Таким образом, текуче-сущностная природа пневмы стала сразу и телесной и смысловой. И в дальнейшем весь так называемый эклектизм античной философии, который, как мы знаем (728 – 731, VI 141), был вполне принципиальной борьбой со стоическим материализмом, но в условиях разработки той сущностной текучести, которая главенствовала в стоическом логосе, такого рода "эклектизм" и привел в конце концов к неоплатоническому учению об эманации. Числа стали трактоваться как эманация первоединства со всем вытекающим отсюда расширением проблемы числа до универсальной значимости.

б) Можно сказать, что та онтологическая и гносеологическая концепция континуально-числового миропредставления, которая создалась в античной философии в период ее классики, осталась в античной философии навсегда, и прежде всего в стоицизме. Однако стоицизм – это все-таки новое мировоззрение в сравнении с классикой; и удивительным как раз и остается то, что даже в этом новом мировоззрении роль числа и роль континуума нисколько не перестала существовать, а только получила новую тенденцию. То, что реальная действительность стала трактоваться в стоицизме в связи с объективным проецированием логоса, это обстоятельство сразу превращало всю действительность в аллегорическую структуру подобно тому, как и человеческое слово, будучи физической конструкцией, всегда несет с собой определенную смысловую заряженность.

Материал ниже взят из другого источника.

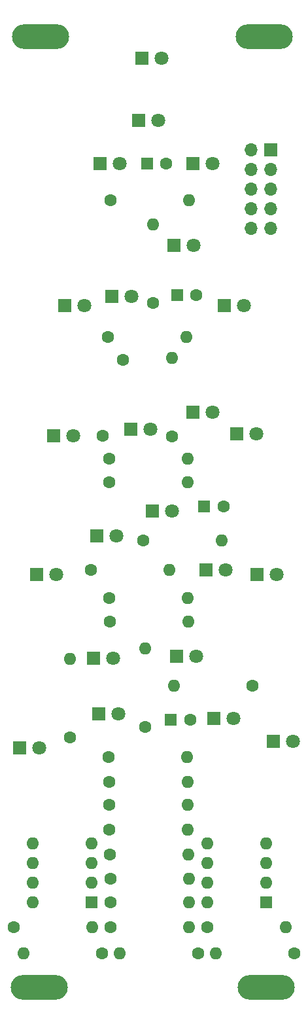
<source format=gbr>
G04 #@! TF.GenerationSoftware,KiCad,Pcbnew,8.0.6*
G04 #@! TF.CreationDate,2024-11-25T12:48:27+01:00*
G04 #@! TF.ProjectId,SS-XMAS-1,53532d58-4d41-4532-9d31-2e6b69636164,rev?*
G04 #@! TF.SameCoordinates,Original*
G04 #@! TF.FileFunction,Soldermask,Bot*
G04 #@! TF.FilePolarity,Negative*
%FSLAX46Y46*%
G04 Gerber Fmt 4.6, Leading zero omitted, Abs format (unit mm)*
G04 Created by KiCad (PCBNEW 8.0.6) date 2024-11-25 12:48:27*
%MOMM*%
%LPD*%
G01*
G04 APERTURE LIST*
G04 Aperture macros list*
%AMHorizOval*
0 Thick line with rounded ends*
0 $1 width*
0 $2 $3 position (X,Y) of the first rounded end (center of the circle)*
0 $4 $5 position (X,Y) of the second rounded end (center of the circle)*
0 Add line between two ends*
20,1,$1,$2,$3,$4,$5,0*
0 Add two circle primitives to create the rounded ends*
1,1,$1,$2,$3*
1,1,$1,$4,$5*%
G04 Aperture macros list end*
%ADD10R,1.600000X1.600000*%
%ADD11C,1.600000*%
%ADD12R,1.800000X1.800000*%
%ADD13C,1.800000*%
%ADD14O,1.600000X1.600000*%
%ADD15O,7.400000X3.200000*%
%ADD16HorizOval,1.600000X0.000000X0.000000X0.000000X0.000000X0*%
%ADD17R,1.700000X1.700000*%
%ADD18O,1.700000X1.700000*%
G04 APERTURE END LIST*
D10*
G04 #@! TO.C,C3*
X109840000Y-66000000D03*
D11*
X112340000Y-66000000D03*
G04 #@! TD*
D10*
G04 #@! TO.C,C4*
X109040000Y-121000000D03*
D11*
X111540000Y-121000000D03*
G04 #@! TD*
D12*
G04 #@! TO.C,D1*
X105278100Y-35372000D03*
D13*
X107818100Y-35372000D03*
G04 #@! TD*
D12*
G04 #@! TO.C,D18*
X99400000Y-97200000D03*
D13*
X101940000Y-97200000D03*
G04 #@! TD*
D12*
G04 #@! TO.C,D21*
X99000000Y-113000000D03*
D13*
X101540000Y-113000000D03*
G04 #@! TD*
D11*
G04 #@! TO.C,R9*
X101060000Y-132000000D03*
D14*
X111220000Y-132000000D03*
G04 #@! TD*
D11*
G04 #@! TO.C,R11*
X101100000Y-138400000D03*
D14*
X111260000Y-138400000D03*
G04 #@! TD*
D12*
G04 #@! TO.C,D16*
X103860000Y-83400000D03*
D13*
X106400000Y-83400000D03*
G04 #@! TD*
D10*
G04 #@! TO.C,U2*
X121340000Y-144620000D03*
D14*
X121340000Y-142080000D03*
X121340000Y-139540000D03*
X121340000Y-137000000D03*
X113720000Y-137000000D03*
X113720000Y-139540000D03*
X113720000Y-142080000D03*
X113720000Y-144620000D03*
G04 #@! TD*
D12*
G04 #@! TO.C,D23*
X109800000Y-112800000D03*
D13*
X112340000Y-112800000D03*
G04 #@! TD*
D12*
G04 #@! TO.C,D5*
X115925000Y-67376000D03*
D13*
X118465000Y-67376000D03*
G04 #@! TD*
D12*
G04 #@! TO.C,D10*
X91665000Y-102200000D03*
D13*
X94205000Y-102200000D03*
G04 #@! TD*
D11*
G04 #@! TO.C,R3*
X101060000Y-87200000D03*
D14*
X111220000Y-87200000D03*
G04 #@! TD*
D11*
G04 #@! TO.C,R18*
X105460000Y-97800000D03*
D14*
X115620000Y-97800000D03*
G04 #@! TD*
D15*
G04 #@! TO.C,TOP_RIGHT_MOUNT*
X121125000Y-32600000D03*
G04 #@! TD*
D11*
G04 #@! TO.C,R1*
X101260000Y-53800000D03*
D14*
X111420000Y-53800000D03*
G04 #@! TD*
D11*
G04 #@! TO.C,R10*
X101060000Y-135200000D03*
D14*
X111220000Y-135200000D03*
G04 #@! TD*
D12*
G04 #@! TO.C,D13*
X104860000Y-43400000D03*
D13*
X107400000Y-43400000D03*
G04 #@! TD*
D11*
G04 #@! TO.C,R8*
X101060000Y-129000000D03*
D14*
X111220000Y-129000000D03*
G04 #@! TD*
D11*
G04 #@! TO.C,R2*
X100860000Y-71440000D03*
D14*
X111020000Y-71440000D03*
G04 #@! TD*
D11*
G04 #@! TO.C,R6*
X101140000Y-108324000D03*
D14*
X111300000Y-108324000D03*
G04 #@! TD*
D10*
G04 #@! TO.C,U1*
X98740000Y-144620000D03*
D14*
X98740000Y-142080000D03*
X98740000Y-139540000D03*
X98740000Y-137000000D03*
X91120000Y-137000000D03*
X91120000Y-139540000D03*
X91120000Y-142080000D03*
X91120000Y-144620000D03*
G04 #@! TD*
D15*
G04 #@! TO.C,BOTTOM_LEFT_MOUNT*
X92000000Y-155600000D03*
G04 #@! TD*
D12*
G04 #@! TO.C,D20*
X113600000Y-101600000D03*
D13*
X116140000Y-101600000D03*
G04 #@! TD*
D12*
G04 #@! TO.C,D7*
X93865000Y-84200000D03*
D13*
X96405000Y-84200000D03*
G04 #@! TD*
D11*
G04 #@! TO.C,R27*
X113740000Y-147800000D03*
D14*
X123900000Y-147800000D03*
G04 #@! TD*
D11*
G04 #@! TO.C,R26*
X88660000Y-147800000D03*
D14*
X98820000Y-147800000D03*
G04 #@! TD*
D11*
G04 #@! TO.C,R7*
X100980000Y-125800000D03*
D14*
X111140000Y-125800000D03*
G04 #@! TD*
D10*
G04 #@! TO.C,C1*
X113334900Y-93400000D03*
D11*
X115834900Y-93400000D03*
G04 #@! TD*
D10*
G04 #@! TO.C,C2*
X105934900Y-49000000D03*
D11*
X108434900Y-49000000D03*
G04 #@! TD*
G04 #@! TO.C,R330*
X119620000Y-116600000D03*
D14*
X109460000Y-116600000D03*
G04 #@! TD*
D12*
G04 #@! TO.C,D17*
X111860000Y-81200000D03*
D13*
X114400000Y-81200000D03*
G04 #@! TD*
D11*
G04 #@! TO.C,R22*
X100170400Y-84213800D03*
D16*
X102800002Y-74399994D03*
G04 #@! TD*
D15*
G04 #@! TO.C,BOTTOM_RIGHT_MOUNT*
X121400000Y-155600000D03*
G04 #@! TD*
D12*
G04 #@! TO.C,D2*
X99860000Y-49000000D03*
D13*
X102400000Y-49000000D03*
G04 #@! TD*
D11*
G04 #@! TO.C,R5*
X101060000Y-105200000D03*
D14*
X111220000Y-105200000D03*
G04 #@! TD*
D12*
G04 #@! TO.C,D14*
X101400000Y-66200000D03*
D13*
X103940000Y-66200000D03*
G04 #@! TD*
D11*
G04 #@! TO.C,R4*
X101060000Y-90248000D03*
D14*
X111220000Y-90248000D03*
G04 #@! TD*
D12*
G04 #@! TO.C,D9*
X122325000Y-123800000D03*
D13*
X124865000Y-123800000D03*
G04 #@! TD*
D11*
G04 #@! TO.C,R19*
X98640000Y-101600000D03*
D14*
X108800000Y-101600000D03*
G04 #@! TD*
D11*
G04 #@! TO.C,R15*
X109200000Y-84360000D03*
D14*
X109200000Y-74200000D03*
G04 #@! TD*
D12*
G04 #@! TO.C,D4*
X95260000Y-67400000D03*
D13*
X97800000Y-67400000D03*
G04 #@! TD*
D11*
G04 #@! TO.C,R20*
X96000000Y-123280000D03*
D14*
X96000000Y-113120000D03*
G04 #@! TD*
D12*
G04 #@! TO.C,D12*
X114600000Y-120800000D03*
D13*
X117140000Y-120800000D03*
G04 #@! TD*
D12*
G04 #@! TO.C,D6*
X120200000Y-102200000D03*
D13*
X122740000Y-102200000D03*
G04 #@! TD*
D11*
G04 #@! TO.C,R12*
X101180000Y-141600000D03*
D14*
X111340000Y-141600000D03*
G04 #@! TD*
D11*
G04 #@! TO.C,R14*
X101180000Y-147800000D03*
D14*
X111340000Y-147800000D03*
G04 #@! TD*
D12*
G04 #@! TO.C,D11*
X117600000Y-84000000D03*
D13*
X120140000Y-84000000D03*
G04 #@! TD*
D11*
G04 #@! TO.C,R16*
X105740000Y-121880000D03*
D14*
X105740000Y-111720000D03*
G04 #@! TD*
D11*
G04 #@! TO.C,R21*
X106740000Y-67080000D03*
D14*
X106740000Y-56920000D03*
G04 #@! TD*
D12*
G04 #@! TO.C,D8*
X89460000Y-124600000D03*
D13*
X92000000Y-124600000D03*
G04 #@! TD*
D11*
G04 #@! TO.C,R13*
X101180000Y-144600000D03*
D14*
X111340000Y-144600000D03*
G04 #@! TD*
D15*
G04 #@! TO.C,TOP_LEFT_MOUNT*
X92200000Y-32600000D03*
G04 #@! TD*
D12*
G04 #@! TO.C,D15*
X109400000Y-59600000D03*
D13*
X111940000Y-59600000D03*
G04 #@! TD*
D12*
G04 #@! TO.C,D19*
X106600000Y-94000000D03*
D13*
X109140000Y-94000000D03*
G04 #@! TD*
D12*
G04 #@! TO.C,D22*
X99660000Y-120200000D03*
D13*
X102200000Y-120200000D03*
G04 #@! TD*
D12*
G04 #@! TO.C,D3*
X111925000Y-49000000D03*
D13*
X114465000Y-49000000D03*
G04 #@! TD*
D11*
G04 #@! TO.C,R23*
X100140000Y-151200000D03*
D14*
X89980000Y-151200000D03*
G04 #@! TD*
D11*
G04 #@! TO.C,R25*
X125020000Y-151200000D03*
D14*
X114860000Y-151200000D03*
G04 #@! TD*
D11*
G04 #@! TO.C,R24*
X112540000Y-151200000D03*
D14*
X102380000Y-151200000D03*
G04 #@! TD*
D17*
G04 #@! TO.C,J1*
X121940000Y-47200000D03*
D18*
X119400000Y-47200000D03*
X121940000Y-49740000D03*
X119400000Y-49740000D03*
X121940000Y-52280000D03*
X119400000Y-52280000D03*
X121940000Y-54820000D03*
X119400000Y-54820000D03*
X121940000Y-57360000D03*
X119400000Y-57360000D03*
G04 #@! TD*
M02*

</source>
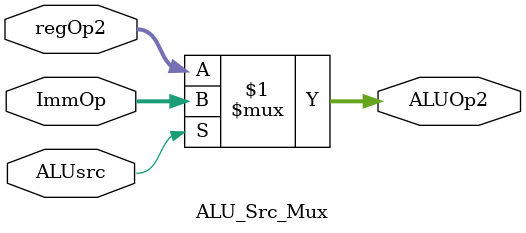
<source format=sv>
module ALU_Src_Mux(
    input logic [31:0] regOp2,
    input logic [31:0] ImmOp,
    input logic ALUsrc,
    output logic [31:0] ALUOp2
);


    assign ALUOp2 = (ALUsrc) ? ImmOp : regOp2;


endmodule



</source>
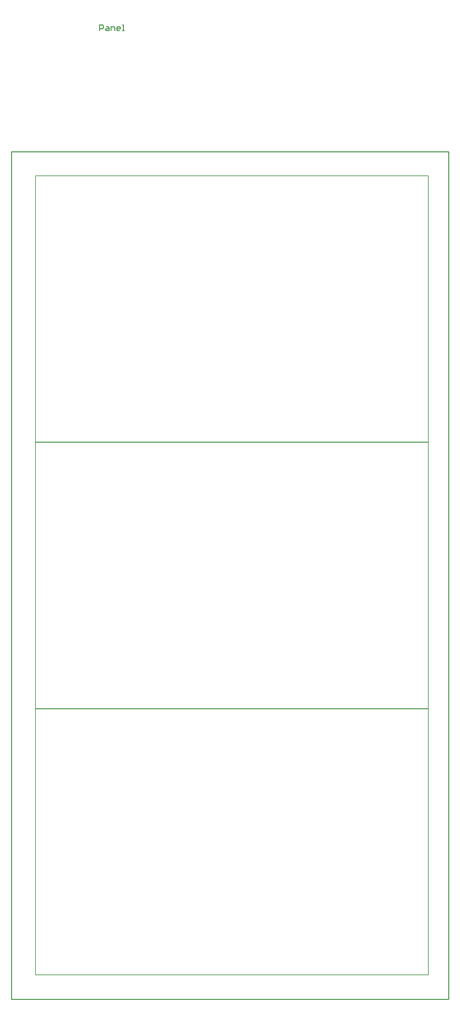
<source format=gm1>
G04 Layer_Color=16711935*
%FSLAX24Y24*%
%MOIN*%
G70*
G01*
G75*
%ADD12C,0.0100*%
%ADD14C,0.0080*%
G54D12*
X0Y0D02*
X45928D01*
X46000D02*
Y89016D01*
X0D02*
X46000D01*
X0Y0D02*
Y89016D01*
X9250Y101750D02*
Y102350D01*
X9550D01*
X9650Y102250D01*
Y102050D01*
X9550Y101950D01*
X9250D01*
X9950Y102150D02*
X10150D01*
X10250Y102050D01*
Y101750D01*
X9950D01*
X9850Y101850D01*
X9950Y101950D01*
X10250D01*
X10450Y101750D02*
Y102150D01*
X10750D01*
X10849Y102050D01*
Y101750D01*
X11349D02*
X11149D01*
X11049Y101850D01*
Y102050D01*
X11149Y102150D01*
X11349D01*
X11449Y102050D01*
Y101950D01*
X11049D01*
X11649Y101750D02*
X11849D01*
X11749D01*
Y102350D01*
X11649D01*
G54D14*
X2542Y30495D02*
X43880D01*
X2542Y2542D02*
X43880D01*
X2542D02*
Y30495D01*
X43880Y2542D02*
Y30495D01*
X2542Y58487D02*
X43880D01*
X2542Y30534D02*
X43880D01*
X2542D02*
Y58487D01*
X43880Y30534D02*
Y58487D01*
X2542Y86479D02*
X43880D01*
X2542Y58526D02*
X43880D01*
X2542D02*
Y86479D01*
X43880Y58526D02*
Y86479D01*
M02*

</source>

Получался, таким образом, в стоицизме некоторого рода аллегорически-фаталистический материализм на основе иерархийно эманирующей изначальной огненной пневмы. С виду возникает совершенно новое мировоззрение в сравнении с классической теорией числа и континуума как абстрактно-всеобщих категорий. Но тут-то и важно учитывать, что от этого нисколько не пострадала классическая теория числа и континуума. Число и здесь оставалось глубочайшей онтологической структурой, и континуум ровно нигде и ни в одной точке космологической цельности ни в каком смысле не перестал существовать. Из многих стоических текстов приведем немногое.

Число "беспредельно" (SVF III 260, 19 Arn.), все существует согласно числу (II 189, 37). Непрерывность объединяет целое и части в результате напряженного состояния (tonos) целого (145, 24). Внутри тела отсутствует пространственная дискретность в силу присущей ему непрерывности (151, 19). Встречаются тексты о "непрерывности причин" (274, 16). Читаем о непрерывности в связи с учением о физических элементах (144, 26 – 28). Все подобного рода представления о числе и континууме остались в стоицизме навсегда. Еще у Марка Аврелия (2 пол. II века н.э.) читаем: "Ведь целое будет извращено, если ты хоть в чем-нибудь нарушишь согласие и связь (synecheia) как частей его, так и причин" (V 8, 13 Роговин). Или (23, 2) говорится о непрерывных изменениях энергий существующего, или (16, 2) о непрерывных представлениях души.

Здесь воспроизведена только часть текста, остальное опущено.